====== Dataset records

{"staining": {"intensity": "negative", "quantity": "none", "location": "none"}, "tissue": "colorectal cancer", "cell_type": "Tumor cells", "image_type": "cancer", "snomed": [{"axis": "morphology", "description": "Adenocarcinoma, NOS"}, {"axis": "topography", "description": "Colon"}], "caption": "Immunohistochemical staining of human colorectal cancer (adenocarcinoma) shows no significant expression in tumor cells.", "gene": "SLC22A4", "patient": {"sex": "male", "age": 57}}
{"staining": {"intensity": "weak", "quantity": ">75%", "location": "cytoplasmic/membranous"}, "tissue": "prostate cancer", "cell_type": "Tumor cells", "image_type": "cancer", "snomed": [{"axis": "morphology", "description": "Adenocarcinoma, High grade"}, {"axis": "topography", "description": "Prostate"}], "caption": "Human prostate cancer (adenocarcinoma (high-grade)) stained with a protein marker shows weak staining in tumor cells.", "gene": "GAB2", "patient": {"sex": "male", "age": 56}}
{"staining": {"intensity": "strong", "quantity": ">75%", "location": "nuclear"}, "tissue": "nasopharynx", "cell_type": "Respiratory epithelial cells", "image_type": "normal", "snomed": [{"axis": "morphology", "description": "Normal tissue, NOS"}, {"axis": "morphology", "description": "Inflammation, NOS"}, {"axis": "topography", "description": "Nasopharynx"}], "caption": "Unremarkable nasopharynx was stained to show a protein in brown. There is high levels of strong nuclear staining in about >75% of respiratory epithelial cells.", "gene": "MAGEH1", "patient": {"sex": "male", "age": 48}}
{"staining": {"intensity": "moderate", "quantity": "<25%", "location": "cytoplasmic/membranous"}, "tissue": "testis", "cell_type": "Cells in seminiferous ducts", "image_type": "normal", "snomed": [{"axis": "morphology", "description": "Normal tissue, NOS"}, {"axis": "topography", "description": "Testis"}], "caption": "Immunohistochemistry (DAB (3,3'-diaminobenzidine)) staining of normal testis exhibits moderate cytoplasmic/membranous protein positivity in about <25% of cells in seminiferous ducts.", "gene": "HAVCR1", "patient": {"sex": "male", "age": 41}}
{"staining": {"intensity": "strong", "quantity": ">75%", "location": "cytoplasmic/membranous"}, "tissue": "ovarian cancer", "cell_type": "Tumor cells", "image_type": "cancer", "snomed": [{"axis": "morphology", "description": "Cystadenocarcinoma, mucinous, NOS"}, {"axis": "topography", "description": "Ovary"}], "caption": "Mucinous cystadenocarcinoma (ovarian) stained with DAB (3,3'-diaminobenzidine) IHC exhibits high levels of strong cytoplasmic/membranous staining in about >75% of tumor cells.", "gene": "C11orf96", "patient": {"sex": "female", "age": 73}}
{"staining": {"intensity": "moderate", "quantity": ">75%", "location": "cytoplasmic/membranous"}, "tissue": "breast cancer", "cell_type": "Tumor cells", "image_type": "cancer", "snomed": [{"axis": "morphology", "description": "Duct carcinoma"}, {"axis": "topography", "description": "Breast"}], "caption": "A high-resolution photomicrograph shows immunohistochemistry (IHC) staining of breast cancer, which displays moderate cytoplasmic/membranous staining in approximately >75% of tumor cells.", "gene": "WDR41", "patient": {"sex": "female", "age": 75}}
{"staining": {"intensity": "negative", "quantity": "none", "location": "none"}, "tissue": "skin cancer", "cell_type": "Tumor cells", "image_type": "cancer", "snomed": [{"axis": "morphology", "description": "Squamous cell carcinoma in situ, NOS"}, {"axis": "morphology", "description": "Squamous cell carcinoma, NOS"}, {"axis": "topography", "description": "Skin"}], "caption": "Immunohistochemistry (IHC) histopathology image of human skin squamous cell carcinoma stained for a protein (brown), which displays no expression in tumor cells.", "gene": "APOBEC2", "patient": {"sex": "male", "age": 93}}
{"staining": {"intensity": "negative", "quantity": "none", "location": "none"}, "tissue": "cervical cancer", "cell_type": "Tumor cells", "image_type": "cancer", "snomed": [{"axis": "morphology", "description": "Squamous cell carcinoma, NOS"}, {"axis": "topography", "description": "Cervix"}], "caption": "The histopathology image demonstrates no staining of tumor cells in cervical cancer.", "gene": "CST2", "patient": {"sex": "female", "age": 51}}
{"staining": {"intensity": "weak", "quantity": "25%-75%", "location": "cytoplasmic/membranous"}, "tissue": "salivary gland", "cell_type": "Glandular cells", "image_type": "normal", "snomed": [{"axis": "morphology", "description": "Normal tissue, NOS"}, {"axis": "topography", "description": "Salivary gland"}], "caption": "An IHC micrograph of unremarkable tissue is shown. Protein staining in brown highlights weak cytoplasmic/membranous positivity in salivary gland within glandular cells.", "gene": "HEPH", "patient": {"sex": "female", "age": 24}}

============

▶ [How to complete this task] Your answer should be the lines above from the one containing "prostate cancer (adenocarcinoma" through the one containing "(DAB (3,3'-diaminobenzidine)) staining", copied exactly and with both ends kept.

▶ [Output of the task]
{"staining": {"intensity": "weak", "quantity": ">75%", "location": "cytoplasmic/membranous"}, "tissue": "prostate cancer", "cell_type": "Tumor cells", "image_type": "cancer", "snomed": [{"axis": "morphology", "description": "Adenocarcinoma, High grade"}, {"axis": "topography", "description": "Prostate"}], "caption": "Human prostate cancer (adenocarcinoma (high-grade)) stained with a protein marker shows weak staining in tumor cells.", "gene": "GAB2", "patient": {"sex": "male", "age": 56}}
{"staining": {"intensity": "strong", "quantity": ">75%", "location": "nuclear"}, "tissue": "nasopharynx", "cell_type": "Respiratory epithelial cells", "image_type": "normal", "snomed": [{"axis": "morphology", "description": "Normal tissue, NOS"}, {"axis": "morphology", "description": "Inflammation, NOS"}, {"axis": "topography", "description": "Nasopharynx"}], "caption": "Unremarkable nasopharynx was stained to show a protein in brown. There is high levels of strong nuclear staining in about >75% of respiratory epithelial cells.", "gene": "MAGEH1", "patient": {"sex": "male", "age": 48}}
{"staining": {"intensity": "moderate", "quantity": "<25%", "location": "cytoplasmic/membranous"}, "tissue": "testis", "cell_type": "Cells in seminiferous ducts", "image_type": "normal", "snomed": [{"axis": "morphology", "description": "Normal tissue, NOS"}, {"axis": "topography", "description": "Testis"}], "caption": "Immunohistochemistry (DAB (3,3'-diaminobenzidine)) staining of normal testis exhibits moderate cytoplasmic/membranous protein positivity in about <25% of cells in seminiferous ducts.", "gene": "HAVCR1", "patient": {"sex": "male", "age": 41}}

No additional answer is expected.